In an attempt to justify the blatantly unconstitutional surveillance programs, Gregory gave a word-for-word reading of a document that the administration is using to justify laying the foundations of a police state. The document, “Joint Inquiry into Intelligence Community Activities Before and After 9/11,” is from December 2002.
“Prior to September 11th,” Gregory read as the text appeared in a full-screen graphic, “the Intelligence Community’s ability to produce significant and timely signals intelligence on counterterrorism was limited by NSA’s failure to address modern communications technology aggressively, continuing conflict between Intelligence Community agencies, NSA’s cautious approach to any collection of intelligence relating to activities in the United States, and insufficient collaboration between the NSA and FBI regarding the potential terrorist attacks within the United States.”
“So,” Gregory said, “the NSA after 9/11 was criticized for being too cautious, which is why we got these programs in the first place, isn’t that true, Senator Chambliss?”
Later, during a roundtable discussion, Gregory broke into a discussion to state categorically, “We are a country where we shouldn’t be comfortable with a 29-year-old disaffected contractor who is personally offended by a program and takes it upon himself to leak government secrets and compromise what the government in three branches thinks is important.”
There is little doubt that hosts like Gregory, Wallace and their ilk are reading questions and documents from memos provided by the White House and the national security apparatus.
But attempts by these “journalists” and their military and government guests to sway international public opinion against Edward Snowden are falling short.
Despite ubiquitous condemnations from the media and the entire political establishment, a Time magazine poll found that 54 percent of Americans believe that Snowden did a “good thing” by releasing information about the government surveillance plans, opposed to a mere 30 percent who said the information leak was a “bad thing.”
A poll conducted by British pollster Opinium/Observer found even wider support amongst the population of Great Britain.
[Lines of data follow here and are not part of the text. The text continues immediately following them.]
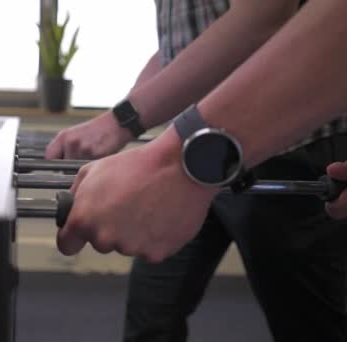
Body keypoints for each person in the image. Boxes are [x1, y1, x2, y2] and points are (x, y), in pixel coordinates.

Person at [45, 1, 347, 341]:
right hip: (191, 151)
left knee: (312, 327)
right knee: (151, 321)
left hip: (284, 148)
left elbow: (266, 16)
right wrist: (121, 118)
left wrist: (129, 128)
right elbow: (182, 46)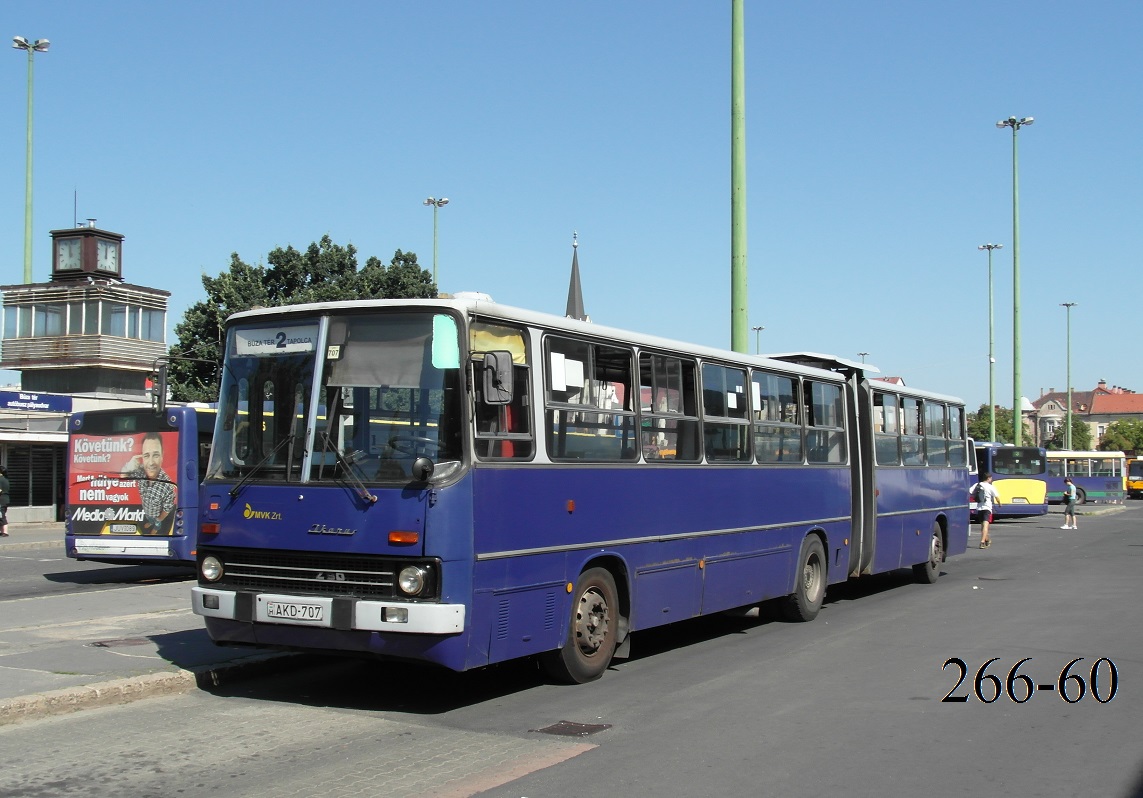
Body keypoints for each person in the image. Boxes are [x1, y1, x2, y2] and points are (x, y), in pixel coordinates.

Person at [122, 432, 176, 535]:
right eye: (146, 456)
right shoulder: (141, 471)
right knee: (150, 521)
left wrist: (158, 519)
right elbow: (123, 477)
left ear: (162, 456)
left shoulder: (168, 485)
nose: (151, 462)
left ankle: (154, 530)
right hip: (147, 514)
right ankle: (151, 523)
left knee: (156, 526)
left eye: (155, 455)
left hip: (158, 517)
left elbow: (167, 509)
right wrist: (129, 466)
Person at [973, 471, 1001, 549]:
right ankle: (982, 542)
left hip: (979, 508)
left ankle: (987, 540)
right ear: (988, 478)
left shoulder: (977, 485)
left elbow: (970, 492)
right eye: (991, 478)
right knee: (985, 526)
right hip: (987, 508)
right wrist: (999, 504)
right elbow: (997, 497)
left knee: (983, 527)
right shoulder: (990, 486)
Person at [0, 465, 10, 537]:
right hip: (6, 499)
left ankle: (5, 532)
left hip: (1, 499)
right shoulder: (6, 479)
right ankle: (2, 531)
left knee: (2, 515)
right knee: (2, 514)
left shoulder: (0, 479)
Forty-three percent of Britons believed that Snowden is “brave and should be heard, not prosecuted.” Only 23 percent disagreed.
Support for Snowden is strongest in Hong Kong. Nearly 50 percent of respondents to a South China Morning Post poll said they oppose or strongly oppose Snowden’s extradition to the United States, with approximately one in six saying they support extradition.
Of additional significance were comments made Sunday morning by author and New York Times columnist James Risen on “Meet the Press.” His comments denote the true purpose behind the Obama administration’s domestic surveillance programs.
“You’ve created something that never existed in American history before, and that is a surveillance state,” Risen said. “The infrastructure, basically using software technology and data mining and eavesdropping, very sophisticated technology, to create an infrastructure that a police state would love, and that is what really should concern Americans, because we haven’t had a full national debate about the creation of a massive surveillance state and surveillance infrastructure, that if we had some radical change in our politics, could lead to a police state ” (emphasis added).
The comment was passed over by program host Gregory and the other roundtable guests, but its meaning is clear: the ruling class is preparing the foundations of a police state in anticipation of widespread opposition to the attack on the living conditions of the working class.
The target of the PRISM, telephone metadata and other unknown surveillance programs is not Al Qaeda, which will soon begin receiving weapons from the CIA in Syria. Rather, the principal objects of surveillance are workers and youth, whose hostility to imperialist wars and social counterrevolution makes them a threat to the privileges of the ruling class.